If food waste were a country, it would be the third worst emitter of greenhouse gas emissions of all the nations in the world.  That fact failed to intimidate a team of school children in the US state of Maryland, who’ve proven they can reduce food waste in their schools by 80% or more. Building on their success, they convinced their state government to pass a new law allocating $250,000 to expand Rotary’s Lunch out of Landfills program to schools across the state.  Despite the country’s bitter partisan divisions, the students’ proposal passed unanimously in the Maryland State Senate, then by a vote of 127-4 in the House. The legislative support was so powerful that the Governor, Larry Hogan, scheduled a public event to sign it into law April 22, the day before Earth Day.

To advocate for their proposal, students testified before Senate and House committees in late January. 2022 about their success with Lunch out of Landfills, which was spearheaded by Rotarian Joe Richardson. They then went home and got fellow students busy writing about it. Richardson rented a bus and took group of 27 students back to the state capitol to hand-deliver 6,000 post cards to legislators before the draft school composting bills came up for a vote.

Here’s how students are achieving such huge reductions in food waste. After eating at school, they sort food waste into liquid, compostable scraps, recyclables, and food that can be safely sent to local hunger programs.  In this video, Joe and a team of elementary students show you how they do it.

Start-up costs for the program in Maryland average $2,000 per school including equipment and training, but the program more than pays for itself in savings on waste disposal and trash bags. 

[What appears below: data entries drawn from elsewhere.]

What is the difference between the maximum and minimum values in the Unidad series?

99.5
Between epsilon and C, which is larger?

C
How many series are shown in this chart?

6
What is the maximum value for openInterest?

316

Most importantly, students from elementary to high school have discovered their power to increase food security and implement climate solutions. “When food is thrown into landfills and incinerators, it creates methane and greenhouse gasses,” explains Ethan Weiss from Bethesda High School near Washington, DC.  “On the other hand, when food waste is composted, it turns to carbon-capturing and nutrient-rich soil that can be used to grow new foods. Unlike anything else, 100% of the foods we throw into trash can be recycled [composted] into soil.” “We see so much food being wasted and thrown away in school,” says Advika Agarwal, freshman from Richard Montgomery High School. “We know how many hungry families live here. Students want to do more to not only reduce greenhouse gasses with compost programs, but also to help feed the hungry in our community.”   Two elementary schools in Frederick County sent over 7,600 pieces of fruit to pantries in three months.

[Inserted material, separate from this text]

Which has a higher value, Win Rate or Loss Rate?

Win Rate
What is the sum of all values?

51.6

The campaign for the school-based composting law exemplifies how Rotarians leverage more good by collaborating with other stakeholders. The students formed a “Coalition to Reimagine School Waste” with help from the nonprofit Youth Creating Change (YCC), which teaches young people to find practical solutions to problems they see in their communities. The student coalition partnered with Joe Richardson’s environmental education program Mountainside Education and Enrichment, and the Maryland Public Health Association.

The students are continuing their leadership work with local policy makers.  “Ethan Weiss and Interact members Advika Agarwal and Angelina Xu presented to the Montgomery County School Board in early April,” Joe Richardson reports. “Two weeks later, on April 13th, 5th grader Quinn Wagner and  10th grader Abby Lapadula, Interact member Paige Smith, and I presented before the Frederick County School board requesting/demanding expansion of the program.  As the programs move forward next year, local Rotary cCubs will be providing mini-refrigerators to schools for share tables and food recovery to local food banks, and students will be adopting the NexTrex challenge, NexTrex.com, which collects plastic film, plastic bags, sandwich bags, bubble wrap, and unrecyclable plastic packaging, which will reduce landfill-designated waste by over 90%.

Lunch out of Landfills requires diligent planning and diplomatic work to build an effective partnership of the local school district, individual schools (especially custodial staff), and solid waste authorities. The best solutions will vary depending on local resources and logistics. Joe Richardson has developed a Lunch out of Landfills toolkit and a succinct step-by-step guide.